The family was thankful for this clinical guidance, and based on this knowledge, Jeffrey and Rachel chose to begin their family. The couple’s two sons, Asher and Parker, now 11 and 6, show no signs of the disorder.
Unlocking the mystery
The young couple’s desire for answers prompted CHOP researchers and clinicians to take a fresh look at Chuckie and Michael’s DNA with a new lens. In the 30-plus years since the boys’ deaths, scientific knowledge about genetic, metabolic and mitochondrial disorders had expanded many-fold. Today, disease-causing mutations in nearly 100 different genes have been causally linked to Leigh syndrome.
In 2018, Dr. Falk called Marsha Barnett to ask about Chuckie’s and Michael’s specific symptoms. Dr. Falk was leading a research team that identified a candidate mutation in the gene USMG5 (now known as ATP5MD) in DNA from one of the Barnett brothers’ muscle tissue that had been frozen for three decades in Dr. Wallace’s research laboratory. This same mutation was simultaneously identified by Dr. Falk in another CHOP Leigh syndrome patient, and ultimately found in a fourth child as well.
The mutation was present on both copies of each child’s USMG5 gene, consistent with Dr. Falk’s suspicion that they had an autosomal recessive genetic disorder. This gene makes an essential protein in the ATP synthase enzyme that generates cellular energy. Its dysfunction could well have caused the rapid deterioration the Barnetts witnessed in their children.
After extensive further studies to validate the mitochondrial dysfunction caused by this mutation, the research team conclusively linked the newly-identified gene mutation to Leigh syndrome.
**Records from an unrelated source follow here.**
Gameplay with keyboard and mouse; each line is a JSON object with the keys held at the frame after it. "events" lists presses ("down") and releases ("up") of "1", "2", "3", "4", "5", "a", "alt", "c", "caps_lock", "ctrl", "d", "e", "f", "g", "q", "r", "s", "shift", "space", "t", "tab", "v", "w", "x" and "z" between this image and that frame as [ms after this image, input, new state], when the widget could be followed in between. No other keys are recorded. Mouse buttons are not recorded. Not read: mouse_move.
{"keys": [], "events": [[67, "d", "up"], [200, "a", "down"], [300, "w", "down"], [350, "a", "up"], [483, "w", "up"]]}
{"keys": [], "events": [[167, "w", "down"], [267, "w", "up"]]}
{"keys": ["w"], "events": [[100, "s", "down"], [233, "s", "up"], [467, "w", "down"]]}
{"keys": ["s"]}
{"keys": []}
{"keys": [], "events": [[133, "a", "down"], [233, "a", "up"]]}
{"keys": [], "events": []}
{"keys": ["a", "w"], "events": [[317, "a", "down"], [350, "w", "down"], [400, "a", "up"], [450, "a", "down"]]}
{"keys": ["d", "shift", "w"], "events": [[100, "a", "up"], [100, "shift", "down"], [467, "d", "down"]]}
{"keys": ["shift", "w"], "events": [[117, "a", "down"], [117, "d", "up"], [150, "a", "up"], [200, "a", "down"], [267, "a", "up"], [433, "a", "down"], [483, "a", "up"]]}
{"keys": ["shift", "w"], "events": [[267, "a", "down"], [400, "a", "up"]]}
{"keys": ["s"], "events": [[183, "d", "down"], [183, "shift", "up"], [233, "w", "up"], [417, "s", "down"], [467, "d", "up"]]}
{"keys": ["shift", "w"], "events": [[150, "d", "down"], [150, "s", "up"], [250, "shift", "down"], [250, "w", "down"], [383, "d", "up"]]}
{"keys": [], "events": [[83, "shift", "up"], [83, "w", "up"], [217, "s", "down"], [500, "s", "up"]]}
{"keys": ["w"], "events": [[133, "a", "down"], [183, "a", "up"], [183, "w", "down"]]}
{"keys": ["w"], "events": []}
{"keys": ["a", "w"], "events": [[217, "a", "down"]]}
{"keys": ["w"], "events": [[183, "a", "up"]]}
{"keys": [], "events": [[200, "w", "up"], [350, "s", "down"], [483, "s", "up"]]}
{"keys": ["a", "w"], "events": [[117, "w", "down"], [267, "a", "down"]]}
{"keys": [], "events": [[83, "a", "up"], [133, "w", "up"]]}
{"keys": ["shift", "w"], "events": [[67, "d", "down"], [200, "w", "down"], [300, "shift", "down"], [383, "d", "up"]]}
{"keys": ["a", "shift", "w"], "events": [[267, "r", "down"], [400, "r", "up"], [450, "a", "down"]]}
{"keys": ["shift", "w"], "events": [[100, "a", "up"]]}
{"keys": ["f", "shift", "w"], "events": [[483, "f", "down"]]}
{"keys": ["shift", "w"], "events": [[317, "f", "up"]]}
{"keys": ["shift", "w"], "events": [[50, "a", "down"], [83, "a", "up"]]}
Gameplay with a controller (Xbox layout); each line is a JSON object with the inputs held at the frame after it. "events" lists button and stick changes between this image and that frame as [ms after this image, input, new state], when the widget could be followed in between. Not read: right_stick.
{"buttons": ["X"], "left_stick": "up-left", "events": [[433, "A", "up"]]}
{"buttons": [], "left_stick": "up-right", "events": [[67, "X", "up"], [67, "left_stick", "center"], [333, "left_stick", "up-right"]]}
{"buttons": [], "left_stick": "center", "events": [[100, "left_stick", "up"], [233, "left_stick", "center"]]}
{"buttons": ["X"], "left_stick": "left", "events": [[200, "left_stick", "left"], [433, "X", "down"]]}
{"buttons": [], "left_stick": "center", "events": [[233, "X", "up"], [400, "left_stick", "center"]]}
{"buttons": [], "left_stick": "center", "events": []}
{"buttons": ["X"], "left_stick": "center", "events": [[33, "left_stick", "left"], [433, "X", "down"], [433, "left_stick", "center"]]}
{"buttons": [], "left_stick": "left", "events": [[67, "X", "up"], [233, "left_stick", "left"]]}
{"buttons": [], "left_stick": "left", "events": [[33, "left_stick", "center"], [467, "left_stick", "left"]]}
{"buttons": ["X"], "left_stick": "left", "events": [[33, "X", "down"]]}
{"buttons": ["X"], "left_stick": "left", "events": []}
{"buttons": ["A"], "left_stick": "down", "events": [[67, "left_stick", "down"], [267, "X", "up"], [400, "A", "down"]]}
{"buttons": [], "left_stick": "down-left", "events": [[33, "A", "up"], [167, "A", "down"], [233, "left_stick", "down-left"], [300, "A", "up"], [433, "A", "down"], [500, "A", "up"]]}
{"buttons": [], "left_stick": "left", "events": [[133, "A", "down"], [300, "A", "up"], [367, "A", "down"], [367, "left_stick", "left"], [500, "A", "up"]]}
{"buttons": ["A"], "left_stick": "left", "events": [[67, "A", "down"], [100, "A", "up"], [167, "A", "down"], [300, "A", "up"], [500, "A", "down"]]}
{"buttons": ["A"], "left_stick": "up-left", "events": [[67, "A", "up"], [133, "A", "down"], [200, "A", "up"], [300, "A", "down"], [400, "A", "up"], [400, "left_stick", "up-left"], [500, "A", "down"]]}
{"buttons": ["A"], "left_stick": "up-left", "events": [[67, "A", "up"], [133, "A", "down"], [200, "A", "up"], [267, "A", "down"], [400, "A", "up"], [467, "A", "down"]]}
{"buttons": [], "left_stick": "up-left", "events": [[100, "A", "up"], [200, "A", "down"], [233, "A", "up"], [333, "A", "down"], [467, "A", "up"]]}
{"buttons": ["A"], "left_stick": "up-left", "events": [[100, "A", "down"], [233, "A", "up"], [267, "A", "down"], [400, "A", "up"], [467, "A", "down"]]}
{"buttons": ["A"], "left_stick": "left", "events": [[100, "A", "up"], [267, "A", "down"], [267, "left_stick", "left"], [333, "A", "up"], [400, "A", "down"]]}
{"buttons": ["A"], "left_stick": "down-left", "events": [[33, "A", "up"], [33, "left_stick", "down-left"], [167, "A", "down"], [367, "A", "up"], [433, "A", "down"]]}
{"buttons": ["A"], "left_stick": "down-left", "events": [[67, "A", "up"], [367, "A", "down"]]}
This major breakthrough provided an answer to the Barnetts’ mystery of nearly 40 years. Instead of simply being content to finally have a reason for their family’s struggle, the Barnetts looked at this identification as a milestone in their journey — one that was the perfect springboard to formalize the family’s ongoing philanthropic partnership with CHOP.
After discussion with the Mitochondrial Medicine team and CHOP’s Foundation, the family pledged $2 million to CHOP to establish the Barnett Family Mitochondrial Medicine Research Endowment. The permanent fund will advance mitochondrial disease research, support the work of Dr. Falk and Dr. Wallace, and forever link the Barnett family with mitochondrial medicine.
“The things that Doug (Wallace) and Marni (Falk) and CHOP do seem like quantifiable magic,” says Jeffrey Barnett, now 42. “Instead of merely saying thank you, my parents are fueling this research that will help the next generation of researchers to continue discovering more to help real families — like mine — find answers.”